There's a common misconception that artists have a monopoly on creativity...But the very act of making waves - no matter the career - is a creative one. The Chase Jarvis Live Show is an exploration of creativity, self-discovery, entrepreneurship, hard-earned lessons, and so much more. Chase sits down with the world's top creators, entrepreneurs, and thought leaders and unpacks actionable, valuable insights to help you live your dreams in career, hobby, and life.
ABOUT THIS EPISODE:
Building Charisma with Non-Verbal Cues
Is charisma a born trait? Or can it be learned? On today’s episode, Vanessa Van Edwards—a renowned expert on social skills and interpersonal intelligence is in the building with a toolbox of techniques and non-verbal cues that will supercharge your communication.
“I used to think you’re either born with charisma, or you’re not. Then I stumbled upon research that showed highly charismatic people have a very specific blend of two traits that can be learned,” she said, referring to studies by Susan Fisk and her team.
Those traits are warmth and competence, explains Vanessa, whose new book, “Cues: Master the Secret Language of Charismatic Communication.”
Quoting Fisk, Vanessa added that 82% of our judgments are based on these two qualities. It turns out analyzing warmth and competence is wired into humanity due to its importance in social interaction and survival.
What body language tells us when we communicate
The very first question we ask about someone we meet is: Can I trust you? To answer that question, Vanessa explains, we pay attention to verbal and non-verbal “cues” that signal warmth and tell us if the other person likes us and is honest with us. She defines cues as “the tiny signals we send to others 24/7 through our body language, facial expressions, word choice, and vocal inflection.”
The second question is: Can I rely on you? “The faster we can answer these questions, the faster we can connect with people,” she said, adding that her team’s analysis of around 500 startup pitches on the business reality TV show “Shark Tank” for her new book supports that argument.

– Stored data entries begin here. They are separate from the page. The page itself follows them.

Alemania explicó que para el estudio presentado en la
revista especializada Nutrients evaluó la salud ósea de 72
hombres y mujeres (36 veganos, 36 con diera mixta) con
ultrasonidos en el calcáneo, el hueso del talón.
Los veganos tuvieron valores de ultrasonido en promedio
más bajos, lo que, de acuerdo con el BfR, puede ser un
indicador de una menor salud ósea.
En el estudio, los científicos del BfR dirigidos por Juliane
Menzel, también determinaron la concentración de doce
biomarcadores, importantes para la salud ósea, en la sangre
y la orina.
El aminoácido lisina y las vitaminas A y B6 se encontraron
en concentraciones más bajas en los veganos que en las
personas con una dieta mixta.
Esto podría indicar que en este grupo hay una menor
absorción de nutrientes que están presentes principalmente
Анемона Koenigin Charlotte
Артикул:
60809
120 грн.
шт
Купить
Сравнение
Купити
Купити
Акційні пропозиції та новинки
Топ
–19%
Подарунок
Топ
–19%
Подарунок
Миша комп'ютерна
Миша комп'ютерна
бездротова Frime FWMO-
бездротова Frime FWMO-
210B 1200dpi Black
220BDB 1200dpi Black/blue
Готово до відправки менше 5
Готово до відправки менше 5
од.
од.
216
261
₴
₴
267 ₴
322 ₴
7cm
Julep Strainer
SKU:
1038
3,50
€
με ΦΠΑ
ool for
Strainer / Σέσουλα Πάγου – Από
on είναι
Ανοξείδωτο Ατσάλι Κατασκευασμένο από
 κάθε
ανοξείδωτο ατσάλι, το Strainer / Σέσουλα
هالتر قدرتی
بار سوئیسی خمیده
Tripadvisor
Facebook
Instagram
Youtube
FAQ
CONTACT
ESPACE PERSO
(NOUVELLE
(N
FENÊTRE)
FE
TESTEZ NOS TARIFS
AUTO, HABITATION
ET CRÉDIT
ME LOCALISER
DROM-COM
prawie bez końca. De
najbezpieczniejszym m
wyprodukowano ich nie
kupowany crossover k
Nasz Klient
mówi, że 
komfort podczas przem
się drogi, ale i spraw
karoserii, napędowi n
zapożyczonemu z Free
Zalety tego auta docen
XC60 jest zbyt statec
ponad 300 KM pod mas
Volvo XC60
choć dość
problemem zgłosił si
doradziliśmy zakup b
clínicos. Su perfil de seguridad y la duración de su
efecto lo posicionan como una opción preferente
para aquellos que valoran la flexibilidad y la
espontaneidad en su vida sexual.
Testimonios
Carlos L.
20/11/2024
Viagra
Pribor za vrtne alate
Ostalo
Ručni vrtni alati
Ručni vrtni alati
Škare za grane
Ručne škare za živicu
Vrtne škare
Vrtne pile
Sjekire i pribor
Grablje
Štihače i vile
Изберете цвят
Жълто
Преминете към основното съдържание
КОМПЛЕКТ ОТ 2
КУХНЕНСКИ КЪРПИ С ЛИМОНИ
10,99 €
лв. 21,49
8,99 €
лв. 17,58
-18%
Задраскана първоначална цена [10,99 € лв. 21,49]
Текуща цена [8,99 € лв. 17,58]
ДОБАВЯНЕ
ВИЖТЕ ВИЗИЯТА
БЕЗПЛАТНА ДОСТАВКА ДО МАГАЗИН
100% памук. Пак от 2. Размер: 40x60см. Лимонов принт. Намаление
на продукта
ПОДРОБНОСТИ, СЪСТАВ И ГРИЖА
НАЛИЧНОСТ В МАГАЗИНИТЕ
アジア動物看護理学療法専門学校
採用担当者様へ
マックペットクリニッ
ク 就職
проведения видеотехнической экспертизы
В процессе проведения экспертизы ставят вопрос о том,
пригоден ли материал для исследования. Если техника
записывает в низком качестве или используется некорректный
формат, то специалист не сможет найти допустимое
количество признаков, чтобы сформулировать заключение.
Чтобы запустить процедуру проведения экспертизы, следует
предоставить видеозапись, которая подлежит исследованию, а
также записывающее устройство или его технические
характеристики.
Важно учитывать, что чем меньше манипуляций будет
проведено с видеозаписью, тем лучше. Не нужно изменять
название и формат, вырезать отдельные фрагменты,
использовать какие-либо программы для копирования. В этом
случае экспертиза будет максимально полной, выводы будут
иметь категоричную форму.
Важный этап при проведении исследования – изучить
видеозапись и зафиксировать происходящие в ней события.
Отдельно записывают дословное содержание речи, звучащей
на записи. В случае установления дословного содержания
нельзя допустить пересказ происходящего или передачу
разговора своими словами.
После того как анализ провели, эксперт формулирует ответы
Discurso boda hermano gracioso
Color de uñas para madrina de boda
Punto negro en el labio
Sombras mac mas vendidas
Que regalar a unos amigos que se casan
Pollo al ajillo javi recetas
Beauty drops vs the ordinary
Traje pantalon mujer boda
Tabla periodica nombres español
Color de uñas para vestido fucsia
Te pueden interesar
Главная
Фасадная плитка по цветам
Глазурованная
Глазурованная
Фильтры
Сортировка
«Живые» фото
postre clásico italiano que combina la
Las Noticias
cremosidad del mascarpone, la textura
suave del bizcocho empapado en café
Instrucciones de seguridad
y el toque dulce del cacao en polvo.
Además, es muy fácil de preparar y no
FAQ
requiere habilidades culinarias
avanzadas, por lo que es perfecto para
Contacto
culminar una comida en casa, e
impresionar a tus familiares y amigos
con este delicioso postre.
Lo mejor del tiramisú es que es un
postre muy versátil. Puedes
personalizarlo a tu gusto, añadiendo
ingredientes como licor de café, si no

They found that the successful pitchers quickly established trust and credibility.
Vanessa—the lead investigator at her behavior research lab, Science of People—said one of the biggest mistakes that even very smart people make is stifling their cues because they assume their silence will make them seem more powerful.
But if we’re not expressive, the other person cannot answer the questions we talked about earlier, she added.
According to her, we can adjust the traits of warmth and competence for different audiences.
“For example, if we’re trying to hold the attention of some new folks, warmth is a characteristic we want to escalate. And if we’re trying to impress our boss, we need to maintain warmth but also demonstrate competence.”
Can we communicate effectively in the Zoom era?
I was curious to know if we can still communicate effectively and give and receive social cues in today’s digital world where most meetings take place online. According to Vanessa, it’s a myth that cues are less important on a video call. In fact, they’re more important because we’re dealing with a smaller amount of input. “We get burnt out faster on video calls because our brain is working harder to figure out if we can trust and rely on someone.” But the good news is when we have fewer inputs, it’s easier to work with what we have.
The importance of our body language can’t be underestimated, according to researchers such as body language expert Albert Mehrabian. His 7-38-55 rule states that 7% of meaning is conveyed by the spoken word, 38% by tone of voice, and 55% by body language.
Always love learning these practical tips from Vanessa that helps us become a more charismatic and effective communicators, whether you’re at the grocery store, on a date, or pitching on Shark Tank.